“La pop culture a un réel impact sur la manière dont les gens se voient les uns les autres”, disait Sue Obeidi, fervente activiste pour des représentations positives de personnages musulmans, à la tête du Hollywood Bureau du MPAC (Muslim Public Affairs Council). Alors que les musulman·e·s au cinéma et dans les séries télévisées pâtissent toujours du schéma typiquement occidental et ultra-stéréotypé du terrorisme, on constate tout de même, avec des figures comme celle de Sue Obeidi, qu’un travail de déconstruction de ces clichés est à l’œuvre dans le domaine audiovisuel. Bien plus que le cinéma, la télévision – et pas qu’américaine, on le verra – propose depuis quelques années des représentations de femmes musulmanes fortes, indépendantes et aux antipodes de la figure fantasmée de la femme soumise qui ne demande qu’à être sauvée. Au contraire, les quatre personnages de cette liste non-exhaustive brisent les barrières de l’imaginaire commun, et opèrent, à des échelles diverses et variées, un changement radical dans le champ des représentations des femmes musulmanes, plus badass les unes que les autres !
Sana Bakkoush dans Skam
Grande surprise lors de l’annonce de Skam annonçant que la quatrième saison serait consacrée à Sana Bakkoush, musulmane voilée. Une figure qui suscite beaucoup d’attention de par son fort caractère et son répondant, Sana est une des héroïnes préférées des fans de la série. Il s’agit notamment d’un grand pas pour la communauté musulmane qui se voit représentée à la télé et surtout appréciée par une communauté non-musulmane. SKAM permet de saisir davantage et de manière plus fluide certains enjeux actuels liés à différentes thématiques telles que l’amitié, les relations sexuelles chez les jeunes, le consentement, les troubles mentaux ainsi que la question LGBT. Il est effectivement intéressant de percevoir comment la protagoniste parvient à jongler entre ses études, amitiés, amours et sa foi, et de découvrir que les adolescent·e·s musulman·e·s sont des adolescent·e·s comme les autres (shocking, right ?).

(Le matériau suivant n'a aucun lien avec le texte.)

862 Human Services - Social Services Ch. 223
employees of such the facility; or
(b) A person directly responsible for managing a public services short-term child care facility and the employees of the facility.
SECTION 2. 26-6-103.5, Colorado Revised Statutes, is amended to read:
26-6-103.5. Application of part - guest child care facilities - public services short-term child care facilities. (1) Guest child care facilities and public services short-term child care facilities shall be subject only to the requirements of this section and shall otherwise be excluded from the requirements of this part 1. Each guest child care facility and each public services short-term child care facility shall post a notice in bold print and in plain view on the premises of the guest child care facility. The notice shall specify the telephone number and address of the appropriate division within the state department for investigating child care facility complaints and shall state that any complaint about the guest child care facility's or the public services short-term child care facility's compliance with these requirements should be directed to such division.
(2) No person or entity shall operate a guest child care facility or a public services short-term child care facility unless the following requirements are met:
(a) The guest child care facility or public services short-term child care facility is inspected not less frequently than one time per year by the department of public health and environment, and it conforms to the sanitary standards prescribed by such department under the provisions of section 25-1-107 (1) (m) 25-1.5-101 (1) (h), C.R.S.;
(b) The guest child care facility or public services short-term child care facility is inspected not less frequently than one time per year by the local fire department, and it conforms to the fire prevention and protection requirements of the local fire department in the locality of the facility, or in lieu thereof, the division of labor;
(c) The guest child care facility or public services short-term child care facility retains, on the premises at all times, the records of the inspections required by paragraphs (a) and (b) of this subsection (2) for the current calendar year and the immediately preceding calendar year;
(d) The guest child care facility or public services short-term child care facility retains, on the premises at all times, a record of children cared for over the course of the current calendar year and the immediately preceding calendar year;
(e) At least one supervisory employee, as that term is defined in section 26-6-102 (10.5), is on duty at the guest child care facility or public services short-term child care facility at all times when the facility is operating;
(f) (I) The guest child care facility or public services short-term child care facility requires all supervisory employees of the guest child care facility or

Sana est une héroïne complexe, pleine de sarcasme, de charisme et très autoritaire que nous avons personnellement adorée lors des trois premières saisons. Cette quatrième saison (qui lui a été entièrement dédiée) nous a toutefois laissées sur notre faim… Cette dernière saison faisait véhiculer, un peu trop de fois à notre goût, un sentiment de solitude et de frustration croissantes. Contrairement aux saisons précédentes, on ressentait davantage une certaine tristesse et amertume provenant du personnage principal, qui semblait constamment lutter entre son identité d’adolescente norvégienne et celle de jeune femme musulmane, comme s’il s’agissait d’une incompatibilité évidente avec laquelle Sana était destinée à se battre tout au long de sa vie. Nous entendons bien que ces diverses identités peuvent être conflictuelles pour beaucoup de femmes musulmanes en raison de certains contextes socio-politiques ; cela dit, c’était parfois juste TOO much. Malgré cette petite déception, on est tout de même reconnaissant·e·s d’avoir été glorifié·e·s par ce personnage plein d’énergie et de badassery, qui rappelons-le quand même, ne représente évidemment pas la totalité des femmes musulmanes.

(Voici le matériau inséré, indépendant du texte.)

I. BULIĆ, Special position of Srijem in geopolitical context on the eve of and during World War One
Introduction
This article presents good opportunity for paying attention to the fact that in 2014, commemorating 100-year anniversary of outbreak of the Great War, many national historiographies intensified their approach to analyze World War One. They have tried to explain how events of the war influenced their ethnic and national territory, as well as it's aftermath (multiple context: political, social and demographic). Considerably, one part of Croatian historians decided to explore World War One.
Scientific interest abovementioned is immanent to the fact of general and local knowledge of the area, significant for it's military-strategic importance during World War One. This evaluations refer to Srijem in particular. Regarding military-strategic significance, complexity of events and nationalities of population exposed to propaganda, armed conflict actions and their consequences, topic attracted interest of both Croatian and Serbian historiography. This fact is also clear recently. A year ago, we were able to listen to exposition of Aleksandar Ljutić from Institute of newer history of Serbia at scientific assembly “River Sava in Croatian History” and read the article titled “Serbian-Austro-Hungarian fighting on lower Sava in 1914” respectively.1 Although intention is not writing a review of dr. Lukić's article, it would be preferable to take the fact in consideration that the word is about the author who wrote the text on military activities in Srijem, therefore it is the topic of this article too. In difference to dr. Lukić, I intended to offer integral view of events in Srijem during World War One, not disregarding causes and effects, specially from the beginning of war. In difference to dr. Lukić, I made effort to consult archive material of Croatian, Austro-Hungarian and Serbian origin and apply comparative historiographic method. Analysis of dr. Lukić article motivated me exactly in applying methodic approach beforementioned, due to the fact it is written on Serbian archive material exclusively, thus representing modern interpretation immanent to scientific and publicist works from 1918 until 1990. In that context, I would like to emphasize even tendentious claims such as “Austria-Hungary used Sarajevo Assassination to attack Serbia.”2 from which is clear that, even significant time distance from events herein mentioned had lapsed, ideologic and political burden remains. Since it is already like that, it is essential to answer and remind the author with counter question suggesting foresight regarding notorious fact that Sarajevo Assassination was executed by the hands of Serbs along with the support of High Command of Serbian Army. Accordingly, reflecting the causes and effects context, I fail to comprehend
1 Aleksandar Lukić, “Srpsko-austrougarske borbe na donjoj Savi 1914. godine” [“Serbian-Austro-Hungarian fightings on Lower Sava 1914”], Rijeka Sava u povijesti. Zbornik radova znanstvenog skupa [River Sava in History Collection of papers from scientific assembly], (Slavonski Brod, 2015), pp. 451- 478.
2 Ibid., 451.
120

On appréciera également les réactions sur les réseaux sociaux de nos jeunes imam·e·s critiquant constamment la « mauvaise » conduite du personnage féminin. Les critiques allaient de la manière dont Sana faisait ses ablutions (considérée comme invalide) à sa façon de se maquiller, prier ou encore de s’habiller… ON A-D-O-R-E. Surtout lorsque les critiques sont accompagnées, de l’autre côté de la route, par des paranos qui crient à la préconisation de l’islam chez les jeunes et à la promotion du port du voile. ON A-D-O-R-E aussi. Bref, vous l’aurez compris : Sana est LA kickass muslim feminist du moment qui fait trembler la toile. Une version française est d’ailleurs annoncée pour février 2018, avec une Sana noire et voilée, interprétée par Assa Sylla. À vos écrans !

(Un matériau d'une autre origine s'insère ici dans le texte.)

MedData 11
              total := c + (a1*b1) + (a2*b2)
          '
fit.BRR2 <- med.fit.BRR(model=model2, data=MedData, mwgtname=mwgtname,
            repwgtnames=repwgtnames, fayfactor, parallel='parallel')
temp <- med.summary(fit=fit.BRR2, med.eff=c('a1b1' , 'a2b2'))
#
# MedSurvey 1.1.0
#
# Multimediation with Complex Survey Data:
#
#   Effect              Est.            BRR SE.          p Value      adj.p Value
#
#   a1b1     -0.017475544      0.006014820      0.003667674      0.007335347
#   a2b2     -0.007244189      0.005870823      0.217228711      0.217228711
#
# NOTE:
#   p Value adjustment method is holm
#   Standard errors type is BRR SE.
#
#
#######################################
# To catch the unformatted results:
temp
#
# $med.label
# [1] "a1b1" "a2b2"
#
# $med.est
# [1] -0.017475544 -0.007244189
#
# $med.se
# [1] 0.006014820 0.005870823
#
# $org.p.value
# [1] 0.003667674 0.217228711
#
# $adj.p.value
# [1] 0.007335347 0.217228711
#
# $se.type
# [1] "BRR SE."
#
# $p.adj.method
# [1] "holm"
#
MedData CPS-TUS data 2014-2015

Nimah et Raina Amin dans Quantico
Interprétées par une seule et même personne, la talentueuse actrice libanaise Yasmine Al Massri, Raina (voilée) et Nimah (non-voilée), jumelles et agents secrets du FBI, sont de loin les protagonistes les plus palpitantes de Quantico. L’attrait particulier de ces deux personnages est tout simplement qu’elles incarnent des femmes musulmanes très rarement représentées de manière positive dans les TV shows américains : ici, on a des personnages féminins d’origine arabe et/ou de confession musulmane à la fois rayonnantes et accomplies. Assez souvent, Raina doit endurer certaines conversations plus ou moins gonflantes avec d’autres membres de Quantico, concernant son voile, son mode de vie spirituel et sa vie amoureuse. La série met en évidence la capacité des femmes voilées à s’adapter à n’importe quel environnement en participant à plusieurs activités comme tou·te·s les autres recrues de Quantico. Je fais référence ici au moment où les recrues ont dû faire face à une épreuve de natation, pour laquelle Raina a tout simplement porté une combinaison de bain. Une femme voilée qui sait nager… damn… Chose, qui à vrai dire, n’offusque personne, à part peut-être nos choqué·e·s du burkini en France.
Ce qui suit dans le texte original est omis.